# Trainer I Want To Be



## Cherie (Dec 16, 2010)

There are a lot of levels of trainer / owner relationships as well as levels of showing. If you have high aspirations, you need wealthy owners willing to buy good horses. If you can train riders and horses at a highly competitive level, this is where most ambitious trainers head. Others are rather complacent and happy with students riding at a medium level. They are happy if students make steady improvement and do not push riders beyond their comfort level and do not push them to buy better horses than they can really afford.

Many trainers that aspire to show at a very high level, only want very advanced students or want to show high level open horses. They can be very obnoxious and pushy and not even want to 'waste' their time on medium level riders working within a modest budget. 

You have to decide how high you want to go with your show career and with your students. There is a lot more money in showing at the highest levels IF you can be competitive and can find well-heeled owners willing to buy top horses. There is a lot more pressure to WIN at any price and expenses are many time higher. 
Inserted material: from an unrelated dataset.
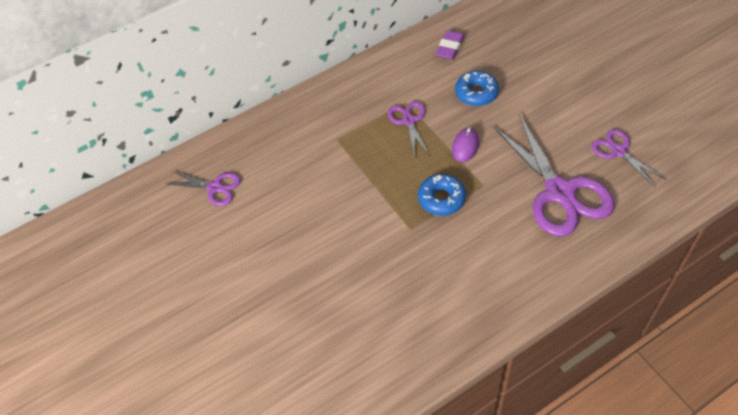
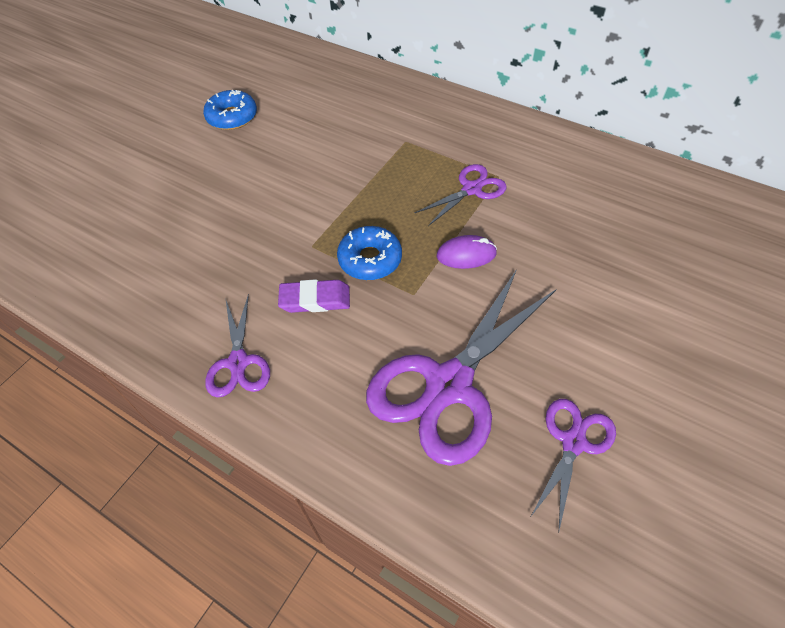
camera: 60 degrees right, 0 degrees up
(215, 188) = (294, 83): purple scissors -> purple scissors (238, 362)
(450, 47) = (621, 185): purple eraser -> purple eraser (315, 299)
(476, 93) = (563, 236): blue donut -> blue donut (232, 117)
For many people (myself included), the 'dog eat dog' nastiness of that high level of showing is not worth it. Trainers at that level can get desperate to win, can get really under-handed trying to 'steal' another trainer's clients (and money) and will stop at almost nothing to win or keep clients. They expect large commissions both on horses they sell and horses they buy. These commissions often mean more to them than finding the right horse or finding the best owner for a particular horse. Clients with deep pockets and big commissions are all they are after.

You have to decide at what level you are most happy. You may have to work a little harder on finding suitable horses for impatient clients. You have to decide what students you have that are ready for a better horse but one that is less finished that you can coach through the finishing process. You have to decide which students need or are ready for a 'push button' horse. 

You may need to step back and project what kind of students and what kind of horses you want to be working with 5 years down the road. Then you at least have a plan and a direction.


----------